INFORMATION SHOWN
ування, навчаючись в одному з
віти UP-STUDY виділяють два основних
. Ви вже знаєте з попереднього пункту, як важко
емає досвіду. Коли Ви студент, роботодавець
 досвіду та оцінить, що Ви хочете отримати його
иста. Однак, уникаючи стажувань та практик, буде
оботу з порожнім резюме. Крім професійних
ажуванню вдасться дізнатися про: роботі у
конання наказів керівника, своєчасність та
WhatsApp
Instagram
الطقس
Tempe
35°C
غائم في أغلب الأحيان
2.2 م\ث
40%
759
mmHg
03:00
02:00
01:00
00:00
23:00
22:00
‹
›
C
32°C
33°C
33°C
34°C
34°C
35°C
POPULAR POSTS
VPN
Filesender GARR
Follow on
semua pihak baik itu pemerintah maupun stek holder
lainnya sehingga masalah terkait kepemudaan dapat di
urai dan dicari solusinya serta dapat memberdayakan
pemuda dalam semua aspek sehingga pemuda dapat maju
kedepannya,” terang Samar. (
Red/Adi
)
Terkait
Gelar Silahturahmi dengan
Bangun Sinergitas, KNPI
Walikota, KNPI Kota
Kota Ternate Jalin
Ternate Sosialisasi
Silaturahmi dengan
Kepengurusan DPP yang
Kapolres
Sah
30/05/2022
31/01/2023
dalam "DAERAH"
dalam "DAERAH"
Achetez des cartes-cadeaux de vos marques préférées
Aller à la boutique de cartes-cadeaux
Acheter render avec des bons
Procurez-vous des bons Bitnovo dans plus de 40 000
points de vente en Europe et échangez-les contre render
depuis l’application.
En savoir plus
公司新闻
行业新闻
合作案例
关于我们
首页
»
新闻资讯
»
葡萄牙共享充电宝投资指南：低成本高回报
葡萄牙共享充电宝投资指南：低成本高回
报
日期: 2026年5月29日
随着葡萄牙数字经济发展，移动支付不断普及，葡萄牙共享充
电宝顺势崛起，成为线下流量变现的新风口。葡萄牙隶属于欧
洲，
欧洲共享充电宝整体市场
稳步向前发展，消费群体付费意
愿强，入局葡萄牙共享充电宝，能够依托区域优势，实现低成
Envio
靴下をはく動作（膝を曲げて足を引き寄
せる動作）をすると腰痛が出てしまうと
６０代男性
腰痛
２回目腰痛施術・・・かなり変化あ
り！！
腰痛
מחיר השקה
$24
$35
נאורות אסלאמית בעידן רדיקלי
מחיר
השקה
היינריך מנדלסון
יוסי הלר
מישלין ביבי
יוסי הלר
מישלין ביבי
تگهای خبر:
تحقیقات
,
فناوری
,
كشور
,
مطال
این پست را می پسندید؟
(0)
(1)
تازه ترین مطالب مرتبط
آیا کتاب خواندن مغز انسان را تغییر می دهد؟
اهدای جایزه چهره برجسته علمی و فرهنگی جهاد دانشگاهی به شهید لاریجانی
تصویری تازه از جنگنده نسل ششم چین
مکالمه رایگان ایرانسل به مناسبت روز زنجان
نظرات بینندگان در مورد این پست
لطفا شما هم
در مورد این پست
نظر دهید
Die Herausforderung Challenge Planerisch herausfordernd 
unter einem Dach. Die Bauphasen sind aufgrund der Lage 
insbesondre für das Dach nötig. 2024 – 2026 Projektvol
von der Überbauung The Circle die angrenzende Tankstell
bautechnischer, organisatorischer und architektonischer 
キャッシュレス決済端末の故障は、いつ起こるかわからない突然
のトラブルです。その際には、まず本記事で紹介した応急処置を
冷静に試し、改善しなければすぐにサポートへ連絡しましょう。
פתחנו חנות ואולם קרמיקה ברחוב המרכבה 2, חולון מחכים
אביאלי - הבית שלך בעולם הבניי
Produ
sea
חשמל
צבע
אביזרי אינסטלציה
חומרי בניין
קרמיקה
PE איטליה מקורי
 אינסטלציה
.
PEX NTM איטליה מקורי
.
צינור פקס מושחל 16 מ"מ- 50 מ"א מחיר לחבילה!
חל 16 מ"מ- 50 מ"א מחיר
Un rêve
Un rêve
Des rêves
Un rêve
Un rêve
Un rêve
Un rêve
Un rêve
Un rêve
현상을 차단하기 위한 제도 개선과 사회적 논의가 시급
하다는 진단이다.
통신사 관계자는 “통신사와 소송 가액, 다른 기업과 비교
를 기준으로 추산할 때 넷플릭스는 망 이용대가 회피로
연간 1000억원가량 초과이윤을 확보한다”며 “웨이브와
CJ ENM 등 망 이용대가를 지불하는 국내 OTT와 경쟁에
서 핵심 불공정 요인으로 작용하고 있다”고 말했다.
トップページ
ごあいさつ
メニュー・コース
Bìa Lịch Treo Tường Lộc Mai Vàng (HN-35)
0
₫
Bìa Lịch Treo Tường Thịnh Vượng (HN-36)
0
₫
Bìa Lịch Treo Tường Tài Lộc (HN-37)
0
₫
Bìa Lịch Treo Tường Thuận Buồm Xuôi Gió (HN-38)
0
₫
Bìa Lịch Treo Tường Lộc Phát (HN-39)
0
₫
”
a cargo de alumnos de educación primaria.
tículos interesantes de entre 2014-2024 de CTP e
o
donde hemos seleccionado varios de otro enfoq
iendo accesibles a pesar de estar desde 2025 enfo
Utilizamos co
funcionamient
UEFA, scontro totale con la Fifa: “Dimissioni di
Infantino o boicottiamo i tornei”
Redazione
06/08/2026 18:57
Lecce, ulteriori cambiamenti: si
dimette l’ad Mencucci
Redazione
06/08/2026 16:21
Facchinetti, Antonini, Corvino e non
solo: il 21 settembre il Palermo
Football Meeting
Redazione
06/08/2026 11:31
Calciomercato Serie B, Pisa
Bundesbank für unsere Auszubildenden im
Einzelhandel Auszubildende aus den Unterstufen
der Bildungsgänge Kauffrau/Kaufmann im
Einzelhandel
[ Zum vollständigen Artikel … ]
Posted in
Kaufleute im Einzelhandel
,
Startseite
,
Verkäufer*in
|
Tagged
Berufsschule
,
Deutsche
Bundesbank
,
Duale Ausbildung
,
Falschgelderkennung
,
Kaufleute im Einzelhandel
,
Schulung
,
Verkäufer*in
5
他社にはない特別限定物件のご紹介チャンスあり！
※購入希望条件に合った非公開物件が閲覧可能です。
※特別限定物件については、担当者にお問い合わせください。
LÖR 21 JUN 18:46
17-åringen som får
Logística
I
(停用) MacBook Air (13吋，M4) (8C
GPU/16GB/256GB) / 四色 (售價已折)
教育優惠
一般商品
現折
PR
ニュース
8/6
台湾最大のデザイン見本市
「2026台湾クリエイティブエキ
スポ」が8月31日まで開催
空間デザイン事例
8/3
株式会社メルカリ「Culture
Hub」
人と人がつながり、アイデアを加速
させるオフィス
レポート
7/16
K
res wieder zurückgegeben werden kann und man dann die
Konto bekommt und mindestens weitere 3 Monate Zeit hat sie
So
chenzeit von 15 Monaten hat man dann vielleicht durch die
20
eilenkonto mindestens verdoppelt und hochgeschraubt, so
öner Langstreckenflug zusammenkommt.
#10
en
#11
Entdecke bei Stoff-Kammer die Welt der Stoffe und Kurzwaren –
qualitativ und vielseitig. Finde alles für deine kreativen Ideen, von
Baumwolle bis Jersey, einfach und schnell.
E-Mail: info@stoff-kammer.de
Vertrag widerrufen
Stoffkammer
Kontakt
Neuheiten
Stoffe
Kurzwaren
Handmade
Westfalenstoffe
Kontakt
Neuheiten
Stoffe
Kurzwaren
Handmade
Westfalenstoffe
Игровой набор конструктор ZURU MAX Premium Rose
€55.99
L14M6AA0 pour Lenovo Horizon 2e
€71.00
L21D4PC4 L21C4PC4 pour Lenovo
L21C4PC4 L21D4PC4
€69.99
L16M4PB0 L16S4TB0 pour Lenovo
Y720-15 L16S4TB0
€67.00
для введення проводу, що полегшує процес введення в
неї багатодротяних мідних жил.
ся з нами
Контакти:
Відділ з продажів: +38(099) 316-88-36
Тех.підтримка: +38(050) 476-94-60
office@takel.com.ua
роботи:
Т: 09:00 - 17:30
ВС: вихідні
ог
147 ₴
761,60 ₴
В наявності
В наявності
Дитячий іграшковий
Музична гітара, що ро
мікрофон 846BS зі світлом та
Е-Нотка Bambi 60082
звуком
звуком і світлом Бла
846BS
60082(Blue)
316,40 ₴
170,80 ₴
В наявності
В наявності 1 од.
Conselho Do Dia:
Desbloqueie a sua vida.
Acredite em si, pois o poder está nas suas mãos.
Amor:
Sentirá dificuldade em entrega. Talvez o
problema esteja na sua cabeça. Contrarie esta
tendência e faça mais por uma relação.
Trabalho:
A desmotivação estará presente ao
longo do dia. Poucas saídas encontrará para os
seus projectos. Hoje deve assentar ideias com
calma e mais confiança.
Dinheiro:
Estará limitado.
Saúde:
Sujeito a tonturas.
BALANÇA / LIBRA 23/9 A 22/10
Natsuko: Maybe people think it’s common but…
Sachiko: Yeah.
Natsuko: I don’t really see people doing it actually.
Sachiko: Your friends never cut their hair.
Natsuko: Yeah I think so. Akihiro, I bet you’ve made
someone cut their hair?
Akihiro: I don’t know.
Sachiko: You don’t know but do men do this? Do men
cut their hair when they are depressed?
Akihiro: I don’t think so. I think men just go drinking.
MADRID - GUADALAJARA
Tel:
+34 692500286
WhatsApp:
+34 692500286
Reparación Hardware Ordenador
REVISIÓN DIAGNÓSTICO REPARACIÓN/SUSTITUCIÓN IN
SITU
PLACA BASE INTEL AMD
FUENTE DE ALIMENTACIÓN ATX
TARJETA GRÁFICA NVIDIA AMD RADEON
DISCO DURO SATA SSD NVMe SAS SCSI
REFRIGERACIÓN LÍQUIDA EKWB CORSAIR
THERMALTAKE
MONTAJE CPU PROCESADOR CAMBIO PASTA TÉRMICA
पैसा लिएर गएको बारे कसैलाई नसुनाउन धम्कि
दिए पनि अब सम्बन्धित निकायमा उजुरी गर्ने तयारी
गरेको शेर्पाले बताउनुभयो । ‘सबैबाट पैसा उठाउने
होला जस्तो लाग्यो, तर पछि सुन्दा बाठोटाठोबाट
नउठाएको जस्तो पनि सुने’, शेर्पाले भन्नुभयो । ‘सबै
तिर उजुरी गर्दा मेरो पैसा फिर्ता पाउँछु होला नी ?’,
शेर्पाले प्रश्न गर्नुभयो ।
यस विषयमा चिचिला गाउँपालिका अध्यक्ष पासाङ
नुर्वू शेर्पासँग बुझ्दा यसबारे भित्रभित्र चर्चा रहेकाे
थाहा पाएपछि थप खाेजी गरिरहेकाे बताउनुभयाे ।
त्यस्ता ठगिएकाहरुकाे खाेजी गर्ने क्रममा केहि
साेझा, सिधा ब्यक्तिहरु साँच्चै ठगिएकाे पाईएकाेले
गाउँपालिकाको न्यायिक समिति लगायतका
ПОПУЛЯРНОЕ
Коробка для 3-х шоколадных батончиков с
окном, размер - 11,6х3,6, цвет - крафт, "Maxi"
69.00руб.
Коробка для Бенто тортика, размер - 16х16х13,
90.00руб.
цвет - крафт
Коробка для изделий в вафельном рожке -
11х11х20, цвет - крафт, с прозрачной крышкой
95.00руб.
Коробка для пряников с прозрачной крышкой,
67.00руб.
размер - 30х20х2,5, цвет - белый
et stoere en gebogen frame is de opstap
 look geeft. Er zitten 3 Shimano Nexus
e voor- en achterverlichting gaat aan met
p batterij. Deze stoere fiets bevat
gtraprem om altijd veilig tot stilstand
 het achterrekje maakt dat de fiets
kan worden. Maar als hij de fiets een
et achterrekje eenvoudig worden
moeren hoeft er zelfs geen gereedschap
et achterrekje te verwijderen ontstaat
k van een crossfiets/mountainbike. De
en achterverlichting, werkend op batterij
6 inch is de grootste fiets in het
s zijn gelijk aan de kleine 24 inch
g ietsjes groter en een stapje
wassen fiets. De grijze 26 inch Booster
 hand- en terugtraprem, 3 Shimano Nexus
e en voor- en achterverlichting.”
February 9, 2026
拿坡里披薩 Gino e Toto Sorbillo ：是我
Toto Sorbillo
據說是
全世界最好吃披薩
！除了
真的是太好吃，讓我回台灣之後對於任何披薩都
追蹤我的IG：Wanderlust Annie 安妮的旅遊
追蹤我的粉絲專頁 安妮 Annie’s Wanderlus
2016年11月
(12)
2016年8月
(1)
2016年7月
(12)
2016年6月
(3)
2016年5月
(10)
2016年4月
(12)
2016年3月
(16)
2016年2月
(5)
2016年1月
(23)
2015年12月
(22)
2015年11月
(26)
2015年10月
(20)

EXERCISE PROMPT
Your answer should consist of each line of the data above in which the word "know" occurs.

EXERCISE RESPONSE
Akihiro: I don’t know.
Sachiko: You don’t know but do men do this? Do men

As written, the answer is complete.